PASSAGE GIVEN
Free eye-rolls for all of the atheists in the room. I see you there, at the back, sinning.

And who can blame them, really, for every time the subject of religion turns up in movies, rarely does it come up without some connotation of fear. Here, even piety is portrayed as not being very good for you. Still, we all love a good spooky jump or two. Why not blame the almighty for it?

Debut writer/director Rose Glass provocatively teases her audience with this uncomfortable and somewhat long-winded gaze into loneliness, dressed up as unhealthy devotion/obsession (delete as applicable)

The titular nurse Maud (Morfydd Clark) comes to privately care for ex-dancer Amanda (Jennifer Ehle) in her home. By this time, Maud is already of a mind that God can hear her, speaks to her and that she is dutifully doing God's work every day, caring for the sick and wherever possible, saving souls.

Both god-loving and god-fearing make for quite the well-intentioned zealot when given the opportunity and Maud is nothing if not devout in this regard.

"Never waste your pain."

Categorisation is a little tricky here, as you might imagine this is most comfortably placed in the horror genre, in the same Under The Skin shadowy creepiness that enveloped the whole feel of the project. Yet, just like that effort, the actual scares here are rare, considered and often more easy to digest in their real-world occurrences.

DATA EXCERPTS
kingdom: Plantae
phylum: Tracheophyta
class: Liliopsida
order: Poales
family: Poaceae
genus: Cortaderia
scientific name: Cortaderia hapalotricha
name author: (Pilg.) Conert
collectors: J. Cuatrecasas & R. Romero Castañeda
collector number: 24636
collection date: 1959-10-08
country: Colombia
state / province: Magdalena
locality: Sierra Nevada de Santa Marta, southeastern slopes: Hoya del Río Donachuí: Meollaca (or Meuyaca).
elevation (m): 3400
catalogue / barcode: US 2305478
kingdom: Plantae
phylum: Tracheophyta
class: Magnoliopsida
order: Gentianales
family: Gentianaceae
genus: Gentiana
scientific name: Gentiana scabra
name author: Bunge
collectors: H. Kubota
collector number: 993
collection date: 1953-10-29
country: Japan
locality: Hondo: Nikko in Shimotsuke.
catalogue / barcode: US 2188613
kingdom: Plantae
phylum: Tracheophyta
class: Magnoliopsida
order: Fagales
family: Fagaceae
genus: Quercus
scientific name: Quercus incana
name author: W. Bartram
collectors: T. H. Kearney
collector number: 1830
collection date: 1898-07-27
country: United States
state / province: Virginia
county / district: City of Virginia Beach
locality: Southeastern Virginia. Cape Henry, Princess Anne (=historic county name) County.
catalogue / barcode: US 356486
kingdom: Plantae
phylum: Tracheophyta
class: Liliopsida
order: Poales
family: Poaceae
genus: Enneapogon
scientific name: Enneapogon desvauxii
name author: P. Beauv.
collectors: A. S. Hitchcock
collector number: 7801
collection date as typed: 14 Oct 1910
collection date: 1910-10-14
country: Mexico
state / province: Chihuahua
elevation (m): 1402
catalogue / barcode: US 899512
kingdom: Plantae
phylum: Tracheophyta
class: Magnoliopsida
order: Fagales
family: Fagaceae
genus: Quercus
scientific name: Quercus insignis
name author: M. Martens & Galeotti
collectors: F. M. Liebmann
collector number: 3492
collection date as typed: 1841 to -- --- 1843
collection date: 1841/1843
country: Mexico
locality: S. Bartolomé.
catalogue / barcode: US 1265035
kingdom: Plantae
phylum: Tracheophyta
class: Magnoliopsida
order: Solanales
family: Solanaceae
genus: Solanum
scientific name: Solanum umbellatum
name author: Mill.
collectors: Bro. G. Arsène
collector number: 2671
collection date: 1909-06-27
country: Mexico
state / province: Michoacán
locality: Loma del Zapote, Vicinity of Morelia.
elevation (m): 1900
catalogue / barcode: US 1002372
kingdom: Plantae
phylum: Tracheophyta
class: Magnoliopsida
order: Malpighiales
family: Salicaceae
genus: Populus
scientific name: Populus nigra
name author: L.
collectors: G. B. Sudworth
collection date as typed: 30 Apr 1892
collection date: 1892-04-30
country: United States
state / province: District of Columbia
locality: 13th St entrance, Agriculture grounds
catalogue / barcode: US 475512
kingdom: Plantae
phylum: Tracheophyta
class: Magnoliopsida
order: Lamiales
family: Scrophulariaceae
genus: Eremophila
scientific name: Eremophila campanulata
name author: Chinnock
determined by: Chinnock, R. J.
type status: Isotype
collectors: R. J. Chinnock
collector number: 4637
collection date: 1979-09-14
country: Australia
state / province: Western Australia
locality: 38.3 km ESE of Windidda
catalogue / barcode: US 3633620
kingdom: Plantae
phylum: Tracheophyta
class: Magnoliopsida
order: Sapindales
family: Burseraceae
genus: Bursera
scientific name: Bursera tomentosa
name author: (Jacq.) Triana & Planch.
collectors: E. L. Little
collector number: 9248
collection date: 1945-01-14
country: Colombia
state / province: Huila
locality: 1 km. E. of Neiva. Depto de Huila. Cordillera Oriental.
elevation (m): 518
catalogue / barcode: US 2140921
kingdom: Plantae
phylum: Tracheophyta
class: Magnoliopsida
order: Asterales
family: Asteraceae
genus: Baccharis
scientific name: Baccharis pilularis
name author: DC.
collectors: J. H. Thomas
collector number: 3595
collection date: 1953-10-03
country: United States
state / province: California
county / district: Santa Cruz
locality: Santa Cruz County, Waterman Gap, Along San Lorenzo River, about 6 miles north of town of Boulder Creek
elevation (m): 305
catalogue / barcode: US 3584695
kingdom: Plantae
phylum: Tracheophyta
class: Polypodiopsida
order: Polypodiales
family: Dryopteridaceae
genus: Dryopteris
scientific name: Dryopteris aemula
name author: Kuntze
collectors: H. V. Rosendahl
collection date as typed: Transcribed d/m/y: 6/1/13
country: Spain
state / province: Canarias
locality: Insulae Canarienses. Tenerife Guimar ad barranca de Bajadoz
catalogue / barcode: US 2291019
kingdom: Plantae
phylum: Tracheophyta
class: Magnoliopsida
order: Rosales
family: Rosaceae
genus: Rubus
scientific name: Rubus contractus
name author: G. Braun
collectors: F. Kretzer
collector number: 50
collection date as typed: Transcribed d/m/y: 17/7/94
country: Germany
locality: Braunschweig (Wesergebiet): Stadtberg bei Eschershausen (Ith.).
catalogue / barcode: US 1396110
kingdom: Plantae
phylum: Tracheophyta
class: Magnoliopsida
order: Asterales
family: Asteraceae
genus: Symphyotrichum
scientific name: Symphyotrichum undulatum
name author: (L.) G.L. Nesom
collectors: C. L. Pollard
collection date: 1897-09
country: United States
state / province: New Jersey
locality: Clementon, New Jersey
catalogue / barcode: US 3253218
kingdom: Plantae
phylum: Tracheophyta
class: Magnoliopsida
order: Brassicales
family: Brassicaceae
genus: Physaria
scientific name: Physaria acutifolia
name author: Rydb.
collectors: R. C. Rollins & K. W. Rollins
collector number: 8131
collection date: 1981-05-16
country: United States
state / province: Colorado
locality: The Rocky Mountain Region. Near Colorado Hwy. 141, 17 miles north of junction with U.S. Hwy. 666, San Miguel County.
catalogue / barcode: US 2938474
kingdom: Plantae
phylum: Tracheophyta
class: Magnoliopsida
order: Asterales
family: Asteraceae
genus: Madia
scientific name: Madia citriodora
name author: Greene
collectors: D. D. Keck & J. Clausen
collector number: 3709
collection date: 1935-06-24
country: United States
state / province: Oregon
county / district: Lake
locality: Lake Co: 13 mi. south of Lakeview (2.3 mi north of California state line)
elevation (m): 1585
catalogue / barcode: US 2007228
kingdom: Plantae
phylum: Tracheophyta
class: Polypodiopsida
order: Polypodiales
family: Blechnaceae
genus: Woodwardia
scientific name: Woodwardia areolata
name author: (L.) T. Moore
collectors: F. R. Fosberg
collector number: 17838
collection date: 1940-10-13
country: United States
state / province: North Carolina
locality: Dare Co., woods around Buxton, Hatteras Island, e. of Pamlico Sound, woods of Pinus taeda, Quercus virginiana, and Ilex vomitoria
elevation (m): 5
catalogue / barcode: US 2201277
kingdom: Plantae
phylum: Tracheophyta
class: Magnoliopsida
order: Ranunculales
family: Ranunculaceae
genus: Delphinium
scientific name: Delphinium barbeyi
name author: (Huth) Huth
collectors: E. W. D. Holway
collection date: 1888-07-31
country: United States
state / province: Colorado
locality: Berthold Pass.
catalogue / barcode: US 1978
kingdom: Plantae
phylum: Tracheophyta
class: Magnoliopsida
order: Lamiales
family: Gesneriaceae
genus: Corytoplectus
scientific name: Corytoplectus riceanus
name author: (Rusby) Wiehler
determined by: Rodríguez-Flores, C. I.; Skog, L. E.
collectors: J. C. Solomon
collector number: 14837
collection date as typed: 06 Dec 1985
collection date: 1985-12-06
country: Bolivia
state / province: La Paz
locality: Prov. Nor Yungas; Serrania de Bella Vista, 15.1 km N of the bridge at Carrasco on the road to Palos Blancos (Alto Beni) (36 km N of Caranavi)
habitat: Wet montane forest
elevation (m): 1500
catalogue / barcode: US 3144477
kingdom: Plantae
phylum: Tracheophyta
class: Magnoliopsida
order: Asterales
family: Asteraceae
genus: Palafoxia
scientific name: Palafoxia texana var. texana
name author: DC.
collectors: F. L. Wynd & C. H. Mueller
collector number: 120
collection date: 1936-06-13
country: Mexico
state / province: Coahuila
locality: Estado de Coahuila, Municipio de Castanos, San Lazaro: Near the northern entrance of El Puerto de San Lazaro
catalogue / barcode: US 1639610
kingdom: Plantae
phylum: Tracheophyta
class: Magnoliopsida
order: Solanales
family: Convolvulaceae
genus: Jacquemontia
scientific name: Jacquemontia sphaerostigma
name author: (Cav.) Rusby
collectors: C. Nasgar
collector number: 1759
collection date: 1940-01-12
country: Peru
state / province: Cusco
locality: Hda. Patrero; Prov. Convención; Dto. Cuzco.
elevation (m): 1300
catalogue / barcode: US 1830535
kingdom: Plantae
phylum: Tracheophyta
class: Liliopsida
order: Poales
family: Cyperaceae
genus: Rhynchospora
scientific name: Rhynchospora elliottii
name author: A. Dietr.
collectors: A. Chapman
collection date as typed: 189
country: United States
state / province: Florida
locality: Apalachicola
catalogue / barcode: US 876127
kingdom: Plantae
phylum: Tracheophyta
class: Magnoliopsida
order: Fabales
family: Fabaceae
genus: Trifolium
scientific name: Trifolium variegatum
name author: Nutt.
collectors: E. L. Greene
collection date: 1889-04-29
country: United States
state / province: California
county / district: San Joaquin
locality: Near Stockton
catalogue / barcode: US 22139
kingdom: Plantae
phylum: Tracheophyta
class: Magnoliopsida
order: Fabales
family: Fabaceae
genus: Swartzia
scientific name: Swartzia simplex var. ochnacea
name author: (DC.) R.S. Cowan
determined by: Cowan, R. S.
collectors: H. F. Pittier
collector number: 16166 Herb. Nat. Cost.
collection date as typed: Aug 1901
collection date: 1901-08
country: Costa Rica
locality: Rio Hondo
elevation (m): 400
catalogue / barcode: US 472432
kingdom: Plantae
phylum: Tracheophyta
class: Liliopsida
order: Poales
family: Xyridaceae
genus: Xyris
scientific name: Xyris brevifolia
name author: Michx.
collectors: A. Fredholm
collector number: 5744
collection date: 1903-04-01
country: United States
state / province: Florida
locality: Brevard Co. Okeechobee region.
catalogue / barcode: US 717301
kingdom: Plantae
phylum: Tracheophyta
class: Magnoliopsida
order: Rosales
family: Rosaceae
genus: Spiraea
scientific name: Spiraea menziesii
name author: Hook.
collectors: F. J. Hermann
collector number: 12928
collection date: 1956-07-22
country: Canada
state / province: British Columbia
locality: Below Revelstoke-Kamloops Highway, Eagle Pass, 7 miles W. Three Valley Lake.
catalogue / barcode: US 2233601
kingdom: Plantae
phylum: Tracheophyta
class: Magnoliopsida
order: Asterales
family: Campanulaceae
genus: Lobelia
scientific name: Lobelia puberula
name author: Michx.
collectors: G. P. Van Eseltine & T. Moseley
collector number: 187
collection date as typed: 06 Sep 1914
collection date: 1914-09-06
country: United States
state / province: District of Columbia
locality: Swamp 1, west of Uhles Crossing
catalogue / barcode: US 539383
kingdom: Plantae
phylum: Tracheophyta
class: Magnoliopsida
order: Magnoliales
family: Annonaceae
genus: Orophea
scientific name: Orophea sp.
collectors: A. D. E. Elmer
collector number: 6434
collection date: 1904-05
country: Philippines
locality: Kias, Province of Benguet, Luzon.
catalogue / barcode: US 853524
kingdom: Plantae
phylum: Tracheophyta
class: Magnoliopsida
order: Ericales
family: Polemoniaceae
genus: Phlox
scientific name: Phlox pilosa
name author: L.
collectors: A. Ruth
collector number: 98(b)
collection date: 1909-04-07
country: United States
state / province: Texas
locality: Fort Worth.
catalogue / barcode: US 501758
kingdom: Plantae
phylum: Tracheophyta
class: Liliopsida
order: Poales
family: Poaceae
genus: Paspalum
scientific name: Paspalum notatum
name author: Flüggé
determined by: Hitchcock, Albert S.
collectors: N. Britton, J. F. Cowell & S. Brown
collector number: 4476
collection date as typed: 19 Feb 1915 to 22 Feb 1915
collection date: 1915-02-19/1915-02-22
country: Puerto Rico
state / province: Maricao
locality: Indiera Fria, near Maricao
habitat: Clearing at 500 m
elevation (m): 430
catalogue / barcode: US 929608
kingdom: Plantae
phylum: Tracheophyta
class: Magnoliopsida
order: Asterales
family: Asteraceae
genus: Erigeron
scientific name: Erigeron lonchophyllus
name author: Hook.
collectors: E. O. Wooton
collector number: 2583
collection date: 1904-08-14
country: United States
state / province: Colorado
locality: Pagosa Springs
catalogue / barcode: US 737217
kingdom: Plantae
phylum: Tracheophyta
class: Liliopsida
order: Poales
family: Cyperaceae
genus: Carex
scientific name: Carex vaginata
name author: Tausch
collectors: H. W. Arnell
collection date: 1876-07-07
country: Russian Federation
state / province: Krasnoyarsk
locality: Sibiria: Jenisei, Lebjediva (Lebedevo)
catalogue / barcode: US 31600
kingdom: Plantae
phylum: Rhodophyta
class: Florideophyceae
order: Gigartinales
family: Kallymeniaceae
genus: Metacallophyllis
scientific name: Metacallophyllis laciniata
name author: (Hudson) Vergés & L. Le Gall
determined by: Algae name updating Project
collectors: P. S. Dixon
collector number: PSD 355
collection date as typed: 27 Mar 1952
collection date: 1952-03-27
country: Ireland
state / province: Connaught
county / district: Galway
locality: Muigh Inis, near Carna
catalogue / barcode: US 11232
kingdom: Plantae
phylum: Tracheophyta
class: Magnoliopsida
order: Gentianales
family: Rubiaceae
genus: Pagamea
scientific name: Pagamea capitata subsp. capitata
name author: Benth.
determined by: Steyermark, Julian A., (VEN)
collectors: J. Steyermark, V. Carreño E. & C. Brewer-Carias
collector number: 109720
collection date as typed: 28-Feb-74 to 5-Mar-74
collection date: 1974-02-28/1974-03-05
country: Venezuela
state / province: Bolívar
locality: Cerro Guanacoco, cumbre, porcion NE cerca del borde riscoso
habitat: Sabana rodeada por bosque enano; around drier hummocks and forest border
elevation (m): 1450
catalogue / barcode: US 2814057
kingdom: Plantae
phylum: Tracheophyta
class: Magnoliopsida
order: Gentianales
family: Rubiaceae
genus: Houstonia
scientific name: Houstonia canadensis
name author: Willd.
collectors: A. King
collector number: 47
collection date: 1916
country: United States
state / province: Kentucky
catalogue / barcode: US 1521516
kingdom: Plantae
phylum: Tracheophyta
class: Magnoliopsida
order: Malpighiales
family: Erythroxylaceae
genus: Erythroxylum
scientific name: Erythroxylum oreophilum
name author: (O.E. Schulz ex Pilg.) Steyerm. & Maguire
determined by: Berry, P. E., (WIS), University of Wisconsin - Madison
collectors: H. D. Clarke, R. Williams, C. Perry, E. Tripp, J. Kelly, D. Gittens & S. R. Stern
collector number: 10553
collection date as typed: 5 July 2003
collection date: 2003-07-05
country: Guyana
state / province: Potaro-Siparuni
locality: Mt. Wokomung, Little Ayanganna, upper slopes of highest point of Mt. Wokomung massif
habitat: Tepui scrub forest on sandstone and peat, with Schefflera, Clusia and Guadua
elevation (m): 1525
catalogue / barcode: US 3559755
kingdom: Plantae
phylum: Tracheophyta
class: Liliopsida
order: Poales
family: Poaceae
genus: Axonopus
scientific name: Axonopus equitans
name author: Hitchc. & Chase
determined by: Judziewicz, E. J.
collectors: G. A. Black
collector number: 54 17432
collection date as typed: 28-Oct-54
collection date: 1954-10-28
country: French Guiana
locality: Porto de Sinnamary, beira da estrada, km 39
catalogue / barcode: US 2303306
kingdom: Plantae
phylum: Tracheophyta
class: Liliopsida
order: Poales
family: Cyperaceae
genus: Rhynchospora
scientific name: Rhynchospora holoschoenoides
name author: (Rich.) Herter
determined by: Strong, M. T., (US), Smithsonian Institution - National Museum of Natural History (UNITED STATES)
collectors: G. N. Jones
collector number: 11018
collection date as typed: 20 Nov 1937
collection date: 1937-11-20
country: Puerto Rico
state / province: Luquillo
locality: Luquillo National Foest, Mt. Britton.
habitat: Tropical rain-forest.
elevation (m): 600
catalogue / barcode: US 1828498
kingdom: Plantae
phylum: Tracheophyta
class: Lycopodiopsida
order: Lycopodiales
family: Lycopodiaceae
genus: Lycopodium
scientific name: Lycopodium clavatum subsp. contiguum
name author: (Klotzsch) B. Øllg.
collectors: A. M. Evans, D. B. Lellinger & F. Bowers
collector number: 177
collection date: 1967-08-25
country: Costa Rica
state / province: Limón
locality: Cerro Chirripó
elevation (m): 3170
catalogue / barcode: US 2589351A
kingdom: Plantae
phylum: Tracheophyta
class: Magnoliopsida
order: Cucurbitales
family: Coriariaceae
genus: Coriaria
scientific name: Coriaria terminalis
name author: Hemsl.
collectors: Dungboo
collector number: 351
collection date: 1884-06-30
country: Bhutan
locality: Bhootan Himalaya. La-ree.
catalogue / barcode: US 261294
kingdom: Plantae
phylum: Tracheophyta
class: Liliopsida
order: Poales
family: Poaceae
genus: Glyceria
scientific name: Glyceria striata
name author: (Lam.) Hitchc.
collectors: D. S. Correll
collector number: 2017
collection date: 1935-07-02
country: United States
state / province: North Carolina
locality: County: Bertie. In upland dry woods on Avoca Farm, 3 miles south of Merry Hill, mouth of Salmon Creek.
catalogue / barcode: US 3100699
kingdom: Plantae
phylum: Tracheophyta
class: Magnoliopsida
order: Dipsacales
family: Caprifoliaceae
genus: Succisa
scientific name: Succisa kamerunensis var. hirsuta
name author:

WHAT YOU NEED TO DO
1. Return everything in the film review from "Both god-loving and" down to "in this regard.", copied word for word.
2. Carry the film review further, starting after its last sentence and keeping the same voice.

ANSWERS TO THE PROBLEMS
1.
Both god-loving and god-fearing make for quite the well-intentioned zealot when given the opportunity and Maud is nothing if not devout in this regard.

2.
An unsettling score doesn't exactly fill the viewer with any kind of ease either, giving every scene an inevitable onset of worry and anxiety. This works to great effect as the visuals are often perambulatory, punctuated with sporadic scenes of jolting alarm.

Clarks' portrayal of Maud is fascinating to watch as she becomes more and more unhinged as her belief becomes more profound. A final scene that shouldn't really come as much of a surprise has been hailed as one of the films' iconic moments, but I would wager that this isn't nearly as concerning as what brought us to this point to begin with.

It's criminally short and leaves the viewer with more questions than they started with. We can guess that Glass' point was not to preach, an important point when trying to appear impartial. I'll let you read into it what you wish, but suffice to say there is no shortage of nuance and meaning to be found.